Lots of things are going on at the farm and I am guilty of not getting around to writing about them. Hopefully I will get a bit caught up here. Perhaps shortly down the road, I will be able to add more. Spring has had a slow and staggered beginning. Yet finally we saw enough sunshine and felt enough warmth to believe that the weather had turned the corner. Many of the early migratory birds arrived on schedule. (In a few instances they were ahead of schedule.) One of the pleasures we have experienced regularly over the last few years has been in increase in numbers of Sandhill Cranes that have visited us. I can remember one of the first springs that occurred after we purchased the farm in 1983. I was exceedingly excited to see a single crane in the middle of what is now our main hay field. I had never before seen one. I grabbed my camera and added a telephoto lens and spent an hour slowly sneaking up on the bird. Much of the approach was done crawling across the field. The pictorial results were poor: a bird far off and very difficult to see. It was a number of years before I saw another crane on the property. Now, over the last few years the Sandhills arrive early in April and daily spend lots of time on the farm, often in small groups, bugling their presence. This year the numbers have been very pleasing. Toward the first of May we were greeted by a flock of at least 25 cranes in the middle of the hay field. They did not give me enough time to get good photos, but they provide a magnificent show, especially when they all decided to take flight.

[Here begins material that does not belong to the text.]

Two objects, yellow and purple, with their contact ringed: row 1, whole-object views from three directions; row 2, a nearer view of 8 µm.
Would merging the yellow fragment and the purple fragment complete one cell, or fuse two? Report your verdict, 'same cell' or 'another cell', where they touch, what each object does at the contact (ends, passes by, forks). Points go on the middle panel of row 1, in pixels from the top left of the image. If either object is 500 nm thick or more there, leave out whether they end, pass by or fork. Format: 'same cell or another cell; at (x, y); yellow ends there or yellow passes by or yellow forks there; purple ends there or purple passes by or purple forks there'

Our flock is nothing to compare to what can be seen along the Platte River, but they still give us an amazing thrill!
Closer to the house our Magnolia bush has been growing well since we planted it a few years ago. This year it performed a beautiful welcoming to spring. Beneath it grow an early blooming variety of tulip. This year they timed their blooming to perfectly coincide. Sadly, after two glorious days of blossoms, we were hit by two nights of late frosts. It was cold enough to “burn” most of the Magnolia blossoms. Nevertheless, from a distance the bush/tree remained gorgeous. Now, over two weeks later, we have a lovely carpet of white blossom petals below the bush. We are hopeful that the hard freeze did not do significant damage to the cherry and apple blossoms in the county. We will have to wait to see if the fruit crop was harmed.
Going into late May (with the exception of the Ashes) almost all of the native deciduous trees have budded out and soon will have a full leaf cover. Pastures are growing and grazing sheep will soon be a regular routine.